• [The tasks]
1: Translate this sentence from the Einstein Intent data setup notes below into Spanish: "This provides a .CSV with sentiment data based on 160k Twitter posts."
2: Pick up the Einstein Intent data setup notes below right after their last line and carry them forward.

• [Source excerpt]
- - -
Data Setup for Einstein Intent API.

Data source is from following location: http://help.sentiment140.com/for-students
This provides a .CSV with sentiment data based on 160k Twitter posts.

The data is a CSV with emoticons removed. Data file format has 6 fields:

0 - the polarity of the tweet (0 = negative, 2 = neutral, 4 = positive)
1 - the id of the tweet (2087)
2 - the date of the tweet (Sat May 16 23:58:44 UTC 2009)
3 - the query (lyx). If there is no query, then this value is NO_QUERY.
4 - the user that tweeted (robotickilldozr)
5 - the text of the tweet (Lyx is cool)

Desired format for Einstein is .CSV with no headers and format of - "content", intent



In [90]:
import numpy as np
import pandas as pd
import matplotlib.pyplot as plt
from sklearn.utils import shuffle
import re
import csv

import nltk

nltk.download('punkt')

[nltk_data] Downloading package punkt to /home/ec2-user/nltk_data...
[nltk_data]   Package punkt is already up-to-date!


True

In [91]:
Tweet = "Welcome to the @UFC @drewCarrey where the points don't matter. Thats Right!! the Points are just number to look at till someone get's  Knocked out."
Tweet = re.sub('@[^\s]+','',Tweet)
print (Tweet)

Welcome to the   where the points don't matter. Thats Right!! the Points are just number to look at till someone get's  Knocked out.
- - -
• [Data section]
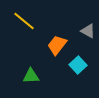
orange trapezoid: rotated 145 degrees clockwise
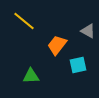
cyan square: rotated 30 degrees clockwise
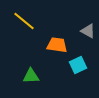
orange trapezoid: rotated 60 degrees clockwise
cyan square: rotated 12 degrees counterclockwise
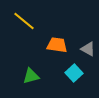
gray triangle: moved 18 px down
cyan square: moved 4 px left, 8 px down; rotated 18 degrees counterclockwise
green triangle: rotated 12 degrees counterclockwise
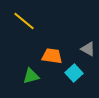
orange trapezoid: moved 5 px left, 11 px down
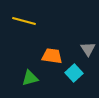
yellow line: rotated 25 degrees counterclockwise
gray triangle: rotated 28 degrees clockwise
green triangle: moved 1 px left, 2 px down
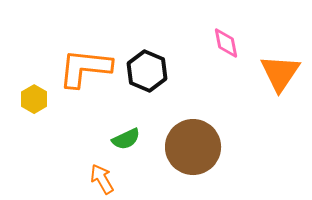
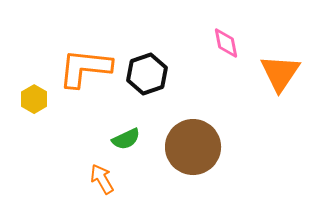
black hexagon: moved 3 px down; rotated 18 degrees clockwise
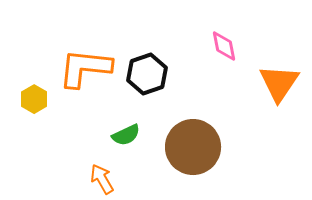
pink diamond: moved 2 px left, 3 px down
orange triangle: moved 1 px left, 10 px down
green semicircle: moved 4 px up
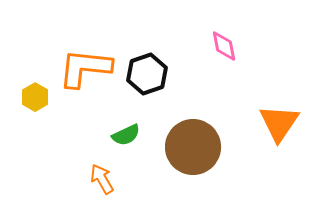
orange triangle: moved 40 px down
yellow hexagon: moved 1 px right, 2 px up
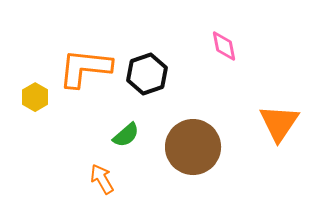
green semicircle: rotated 16 degrees counterclockwise
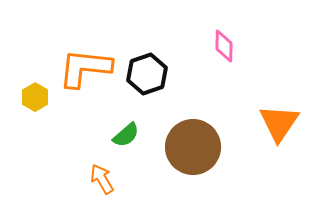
pink diamond: rotated 12 degrees clockwise
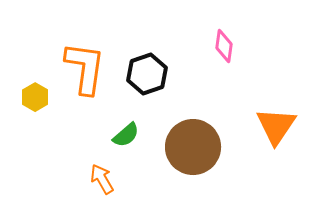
- - -
• [Results of the exercise]
1: Esto proporciona un archivo .CSV con datos de sentimiento basados en 160 mil publicaciones de Twitter.

2:
In [92]:
#print (nltk.word_tokenize(Tweet))
print (nltk.word_tokenize(Tweet.lower()))

['welcome', 'to', 'the', 'where', 'the', 'points', 'do', "n't", 'matter', '.', 'thats', 'right', '!', '!', 'the', 'points', 'are', 'just', 'number', 'to', 'look', 'at', 'till', 'someone', 'get', "'s", 'knocked', 'out', '.']


In [93]:
df = pd.read_csv('Raw_data.csv', delimiter=',',encoding="latin1", header=None, usecols=[0,5]) 
#df = pd.read_csv('Raw_data.csv', delimiter=',',nrows = 1580000,encoding="latin1", header=None, usecols=[0,5]) 
#df = pd.read_csv('Raw_data.csv', delimiter=',', nrows = 100, header=None, usecols=[5,0]) 
#df = pd.read_csv('tester.csv', delimiter=',', header=None) 
# only need column 1(sentiment) and 6(Tweet)
# the Tweet needs to be in first column and Sentiment in second

In [94]:
df.info()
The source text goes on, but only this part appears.